The young person who wrote this email is a very nice and very engaging student. But he is not thinking rationally. He is a victim of what I have come to call the “fame factor” in theatre education. It exists not only in theatre, of course, but across the culture. Created almost entirely by the pervasiveness of mass media, young people no longer pursue success; they pursue fame as well. The writer of this email simply believes he will be famous someday and win the Academy Award, and he needs nothing but the simple fact of his belief in that idea to make it come true for him (except maybe a little more help from me with his acting, as if I could make such a difference – another illusion).And this:
This widespread drive to be famous is a relatively recent phenomenon in our society. Before the complete domination of mass media on our thought processes, becoming famous was not a concept held by every average person. Most people expected to lead average, normal lives such as they saw around them on a daily basis. Most people people prior to the 20th century lived and died within a 50-mile radius of where they were born. Today’s mass media, however, makes the idea of fame a possibility accessible to everyone. Every movie, television show, reality show, hit song – you name it, and people see it, see it’s famous, and want a slice of that pie. More people today can name movie stars than can name scientists or government policy makers. Because of the fact of its continued and overwhelming presence in our culture, people come to believe that fame is possible for anyone. Shows like American Idol in fact count on it.And his finale:
The sad truth is that, for all their dreaming of fame, the statistics say that most of our students will not achieve their dreams. Perhaps for 15 minutes, maybe. If we want to be honest educators, we need to start telling students the truth, and build better options for them for their theatrical futures. It can be done if we have the will, and perhaps if we are willing to re-think our own dreams of fame.For good measure, he links to this Onion article.
I like Tom a lot, but I disagree with just about every single part of his post. I really, really do. I think it's horrible, horrible advice for a young person, even though it comes from a good-ish place. I certainly feel Tom's frustration with the elevated expectations of young men and women, and we should certainly could do more to expand their ideas of success and possible life choices. But other than that...it's just kind of mean and bitter.
Let's think about it this way. A student in a history seminar takes a liking to the course work, even though she's not a major and writes the professor a message saying, "I know my last paper's haven't been great, but I'm really excited by this material and the coursework and I want to be the best student I can be. And, who knows, maybe I'll wind up as President and can invite you to the inauguration! I hope so!" Do you think the professor should respond with, "Well, since no women and only 43 people have ever been President of the US, it's not a very realistic or conceivable goal. You should think about your other options right now!"? Is that going to further this student's career? Their growth? Honestly, we wouldn't even expect a teacher to say that. And way more folks have won Academy Awards in acting (nearly 300) than have won the presidency.
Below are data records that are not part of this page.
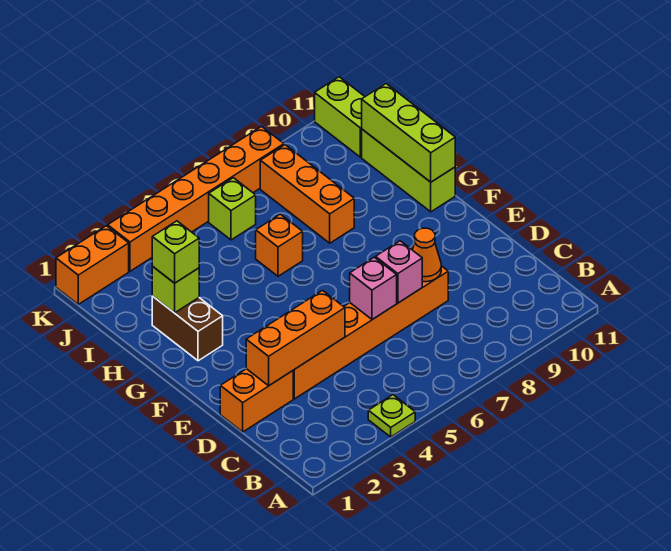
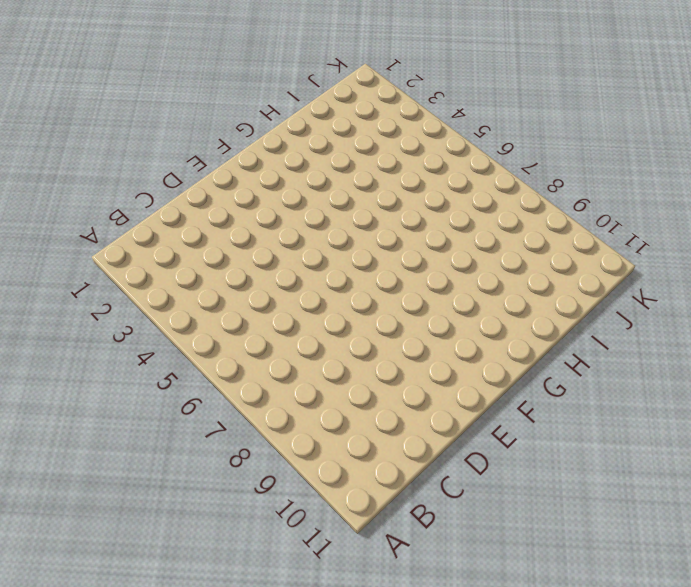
none -> lime 1x1 plate [368,395,415,437]
none -> orange 1x2 brick [220,369,293,432]
none -> orange 1x6 brick [293,266,448,399]

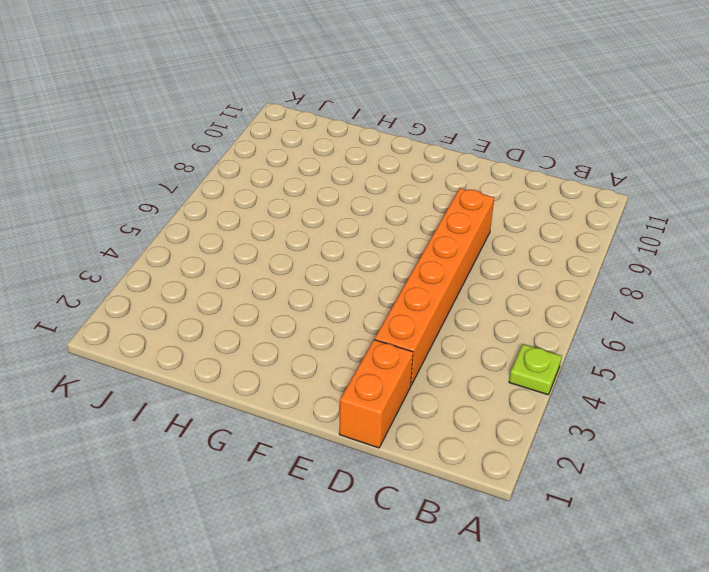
none -> brown 1x2 brick [152,296,223,361]
none -> lime 1x3 brick [362,129,455,212]
none -> orange 1x1 brick [256,214,303,276]

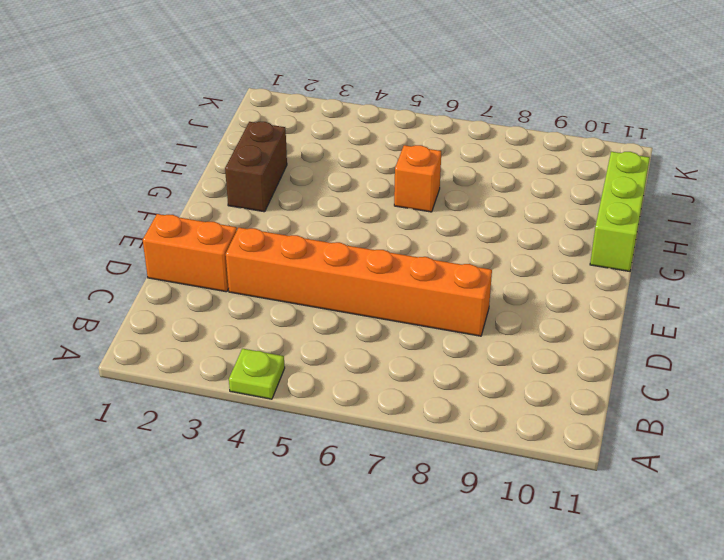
none -> orange 1x3 brick [260,145,354,243]
none -> lime 1x1 brick [209,178,256,240]
none -> lime 1x2 brick [315,77,365,157]

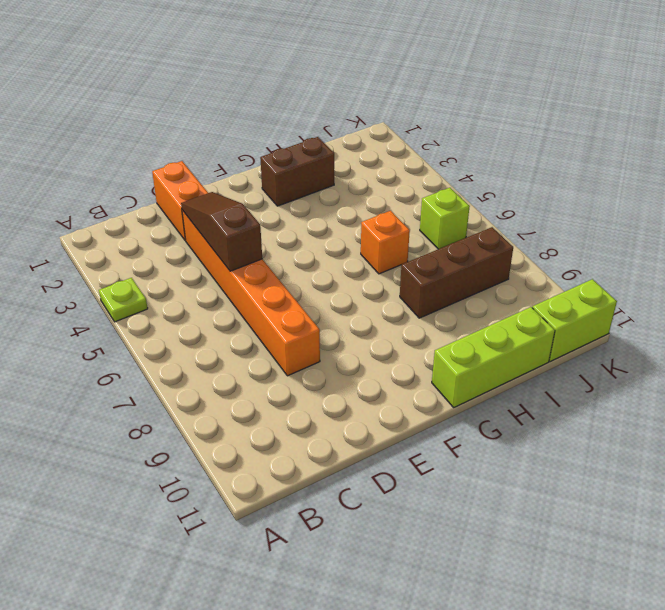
brown 1x3 slope [181,192,262,271] -> orange 1x3 brick [246,290,345,386]
brown 1x3 brick [400,227,513,318] -> orange 1x3 brick [260,145,354,243]
none -> orange 1x2 brick [56,226,129,304]
none -> orange 1x6 brick [108,126,284,271]
none -> pink 1x1 brick [350,257,397,320]

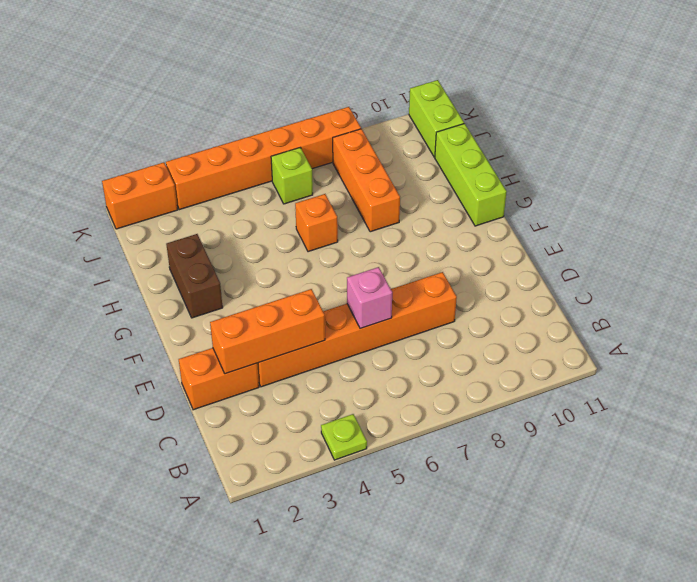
none -> pink 1x1 brick [376,241,422,303]
none -> orange 1x1 cone [413,228,441,282]
none -> lime 1x3 brick [362,84,455,182]

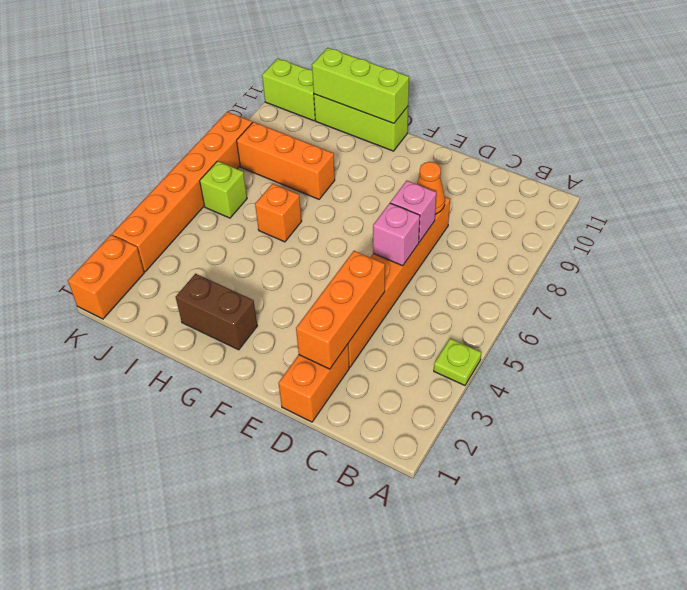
none -> lime 1x1 brick [152,266,199,313]
none -> lime 1x1 brick [152,221,199,283]

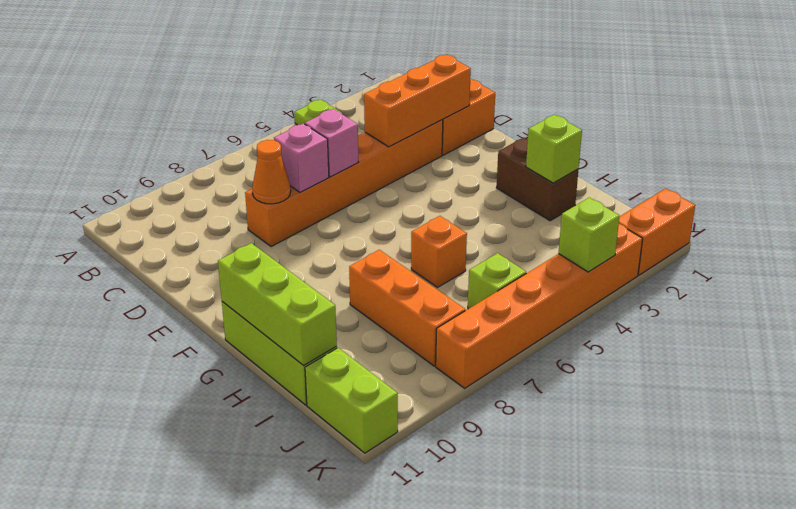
lime 1x1 brick [558,198,620,272] -> lime 1x1 brick moved to [152,221,199,283]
Listen, I get that it's an unrealistic goal if this kid thinks one class is going to turn him into an award-winning actor. But, from my read and Tom's description, this is a young guy, trying it out, and trying to work hard. Why shouldn't he aim high? Say what you want about the politics or whatever about it, but it's basically the highest award an actor can win and it generally goes to a pretty accomplished or skilled actor. Yes, yes, advantages and unfairness and blah blah blah, but really, it's not just given out to anyone. And this kid is willing to do the work. He's not asking for a pass or a easy ride. He's offering to come in and do extra work to feel satisfaction. Why would you want to discourage that?
What's worse about this is making the connection between this kid, who again is looking to work harder, and the likes of the odious reality-TV "stars." When these things come up, there's always this current of, well, sneering at awards and success as the product of a selfish desire for attention. An artist should want to achieve at high level, they should push themselves to be the best they can be, and, in a lot of ways, accolades are proof of that. And they come with a pretty big stage and the opportunity to affect lives. I'm not saying that everyone has noble goals and intents, but not everyone has shallow, self-serving goals, either.
The kid isn't thinking rationally...but what kid is? He's a college student and trying out the things that fall in his path. Today, it's Oscar-winner. Tomorrow, it may be brain surgeon. Or astronaut. But right now he is thinking, if he wants to win an Oscar, he has to work harder and hold himself to a higher standard. All of that is the first step in the right direction. And along that path...who knows? This kid may want to be a big acting star now, but if he pursues it, he may find he doesn't like it and wants to do something else, write, design, direct, or teach. He may decide that he wants to head back to his hometown and found a community theatre. Who knows where his path goes. But to start him off telling him to give up on his dreams...that's a dead end.